7/20/22
This week’s parasha, Pinchas, picks up from last week's, which ends very abruptly and on a particularly gruesome note. It is unusual for Torah readings to end with disturbing content. However, we are pretty much left hanging at the climactic moment when Pinchas takes matters into his own hands, killing a leader from the Tribe of Shimeon and a Midianite princess, who are engaged in a lewd, public act at the entrance of the tent of meeting. This violent act is an attempt to stop the plague God has wrought, because of idol worship and immoral behavior.
Is Pinchas a hero, a zealot, a vigilante, a terrorist? Is his violence and murder of two people justified? True, his intervention brought an end to the plague. As a result, God awards Pinchas a Brit Shalom, a Covenant of Peace, which is where we pick up in Parashat Pinchas this week. Why is Pinchas awarded a covenant of peace, after brutally and publicly killing two people? Troubling, right?

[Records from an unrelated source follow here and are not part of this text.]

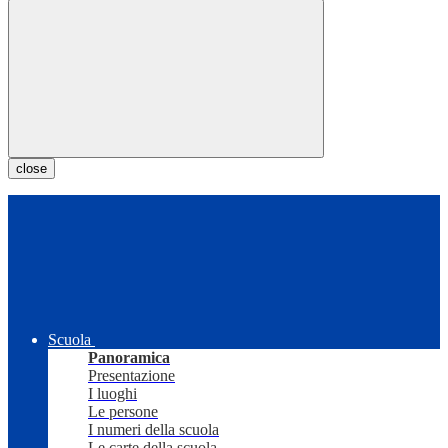
close
Scuola
Panoramica
Presentazione
I luoghi
Le persone
I numeri della scuola
Le carte della scuola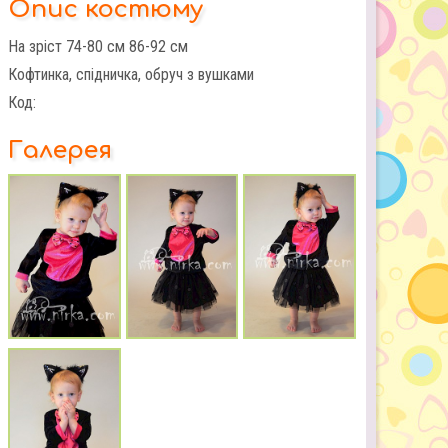
Опис костюму
На зріст 74-80 см 86-92 см
Кофтинка, спідничка, обруч з вушками
Код:
Галерея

Torah commentators have much to say on this topic. There is an interesting clue in the Torah scroll. In the text, when Pinchas is given the Brit Shalom, the Hebrew letter “vav,” in the word Shalom, is broken–meaning there is a crack in the letter. According to our Sages, this teaches us that peace achieved in destructive ways is broken–it is not true peace. Further, we learn that the blessing of the covenant for Pinchas was in itself incomplete.
We can apply this idea to so much of the discord and disruption in our own lives and the world. How can we bring pure shalom to conflicts? How do we foster peace that is not tainted by aggression, violence, anger? Sometimes this may not be possible. Yet the broken vav is there to remind us that it is upon us to try.
May the peace we give and receive be fortified with loving intent, kind gesture, and an openness to see beyond the binary of good and evil. Ken Yehi Ratzon. May it be so.